SELECT DISTINCT o.NAME AS 'Stored Procedures',o.* FROM SYSOBJECTS o INNER JOIN SYSCOMMENTS c ON o.id = c.id WHERE o.name like 'TEL_%' and o.xtype = 'P' and o.name in (select name from Telemetry)
You could subsequently analyze the stored procedures to see what it is they are collecting, but that is an elaborate exercise. As we’ve seen that SHA256 is the hashing mechanism of choice I’ve chosen to check which of these stored procedures use the SHA256 function. I’ve identified the stored procedures, and linked id’s using this query
SELECT DISTINCT o.NAME AS Object_Name ,Telemetry.id ,o.type_desc ,m.DEFINITION FROM sys.sql_modules m INNER JOIN sys.objects o ON m.object_id = o.object_id INNER JOIN telemetry ON o.NAME = Telemetry.NAME WHERE m.DEFINITION LIKE '%sha256%' AND o.NAME LIKE 'tel_%'
This results in the following list of id’s
Which in turn lets you focus on the **telemeteryresults **table and the rows that contain hashed information:
SELECT * FROM TEL_TelemetryResults WHERE id IN ( 'ACABF386-BCD1-48C5-9C7F-A33DADA6E89D' ,'69FC4B89-3561-4360-9157-4F8E896F7FB9' ,'2E8CC4FA-738D-4A48-B36F-E981344C97C3' ,'942B1F7E-EB3F-4576-8CB8-F8066D31940F' ,'CD6B1D69-5F70-46B1-BC82-2C99764188B5' ,'3B694B4A-DA65-4E60-BAE9-5796849A9586' ,'E1201168-0A70-41B7-857E-309F8A5FB96B' ,'0F40B971-AAC7-4A39-8CDA-1E023C833306' )
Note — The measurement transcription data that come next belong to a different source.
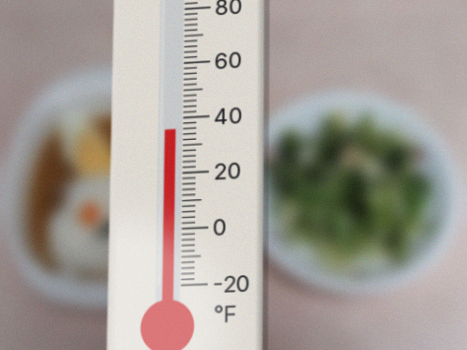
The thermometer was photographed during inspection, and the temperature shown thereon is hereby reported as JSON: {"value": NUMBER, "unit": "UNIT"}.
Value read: {"value": 36, "unit": "°F"}
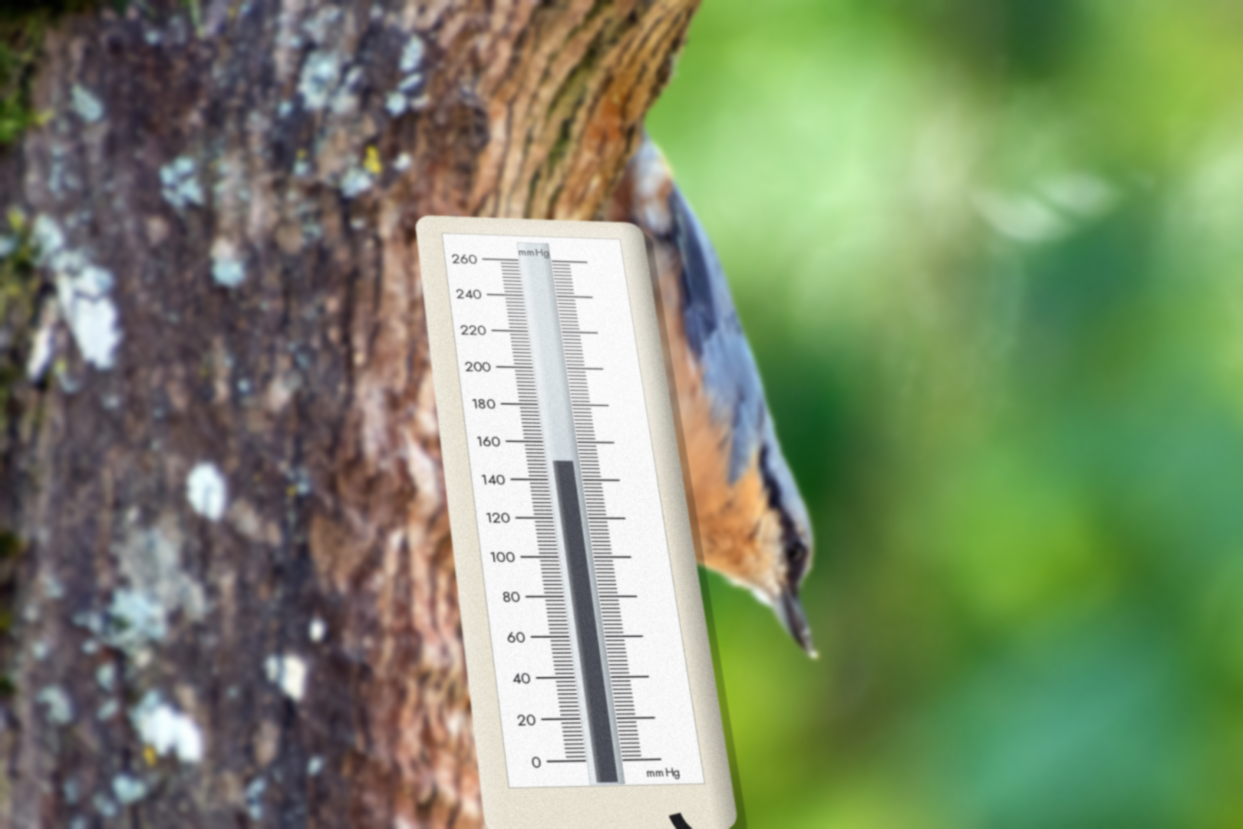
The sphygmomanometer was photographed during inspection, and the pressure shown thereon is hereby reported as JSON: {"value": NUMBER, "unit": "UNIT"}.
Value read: {"value": 150, "unit": "mmHg"}
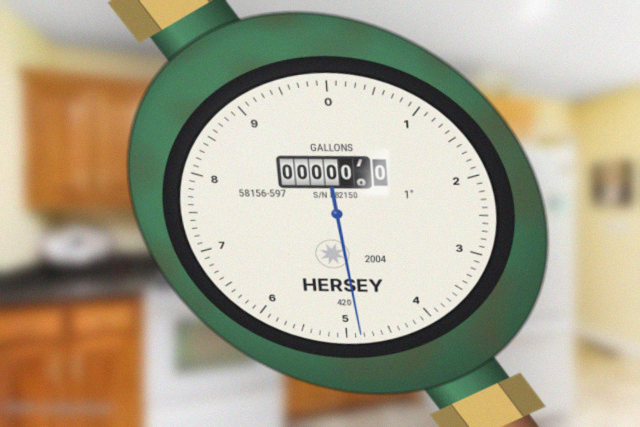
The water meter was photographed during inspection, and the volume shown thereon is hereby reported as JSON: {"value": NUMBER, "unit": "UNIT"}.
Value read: {"value": 74.8, "unit": "gal"}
Or on those that should not contain any hashed information by changing the where clause to use not in instead of in. This should allow you to quickly check whether the results column still has data you can’t understand. (Should that be the case feel free to share the ID of the row and I’ll happily look into it.)
The last ID ‘0F40B971-AAC7-4A39-8CDA-1E023C833306’ contains the full schema of your Configuration Manager database as collected by the TEL_SQL_DBSCHEMA stored procedure. When you look at the stored procedure definition you’ll notice that it runs the following query to collect the data:
SELECT dbo.fnConvertBinaryToBase64String(dbo.fnMDMCalculateHash(CONVERT(VARBINARY(MAX), DS.ObjectName), 'SHA256')) AS ObjectNameHash ,DS.ObjectVersion AS ObjectVersion ,DS.UpdatedBy AS UpdatedBy ,DS.ObjectHash AS ObjectHash FROM dbo.DBSchema DS INNER JOIN SC_SiteDefinition SDef ON DS.SiteNumber = SDef.SiteNumber WHERE ISNULL(SDef.parentsitecode, N'') = N''
As should be apparent, the object names are obfuscated in this stored procedure. Should you like to know what the obfuscated data really means you can modify the query slightly and add another item in the select section of the query to include the data before it is hashed like so:
SELECT DS.ObjectName ,dbo.fnConvertBinaryToBase64String(dbo.fnMDMCalculateHash(CONVERT(VARBINARY(MAX), DS.ObjectName), 'SHA256')) AS ObjectNameHash ,DS.ObjectVersion AS ObjectVersion ,DS.UpdatedBy AS UpdatedBy ,DS.ObjectHash AS ObjectHash FROM dbo.DBSchema DS INNER JOIN SC_SiteDefinition SS ON DS.SiteNumber = SS.SiteNumber WHERE ISNULL(SS.parentsitecode, N'') = N''
As you can see, all I did was include the column DS.ObjectName before it was hashed so you could see it in readable format alongside the hashed format. The reason they hash the data in this particular instance is because your’schema could contain your company name, or other privacy sensitive data. The most likely way this would end up in your schema is by including that information in the names of your custom hardware inventory classes.
This is just one of the 8 queries that might contain hashed data, but the mechanism above is repeatable for the other stored procedures. I’ll add the queries needed to represent the clear text data and the hashed variant over the next couple of days.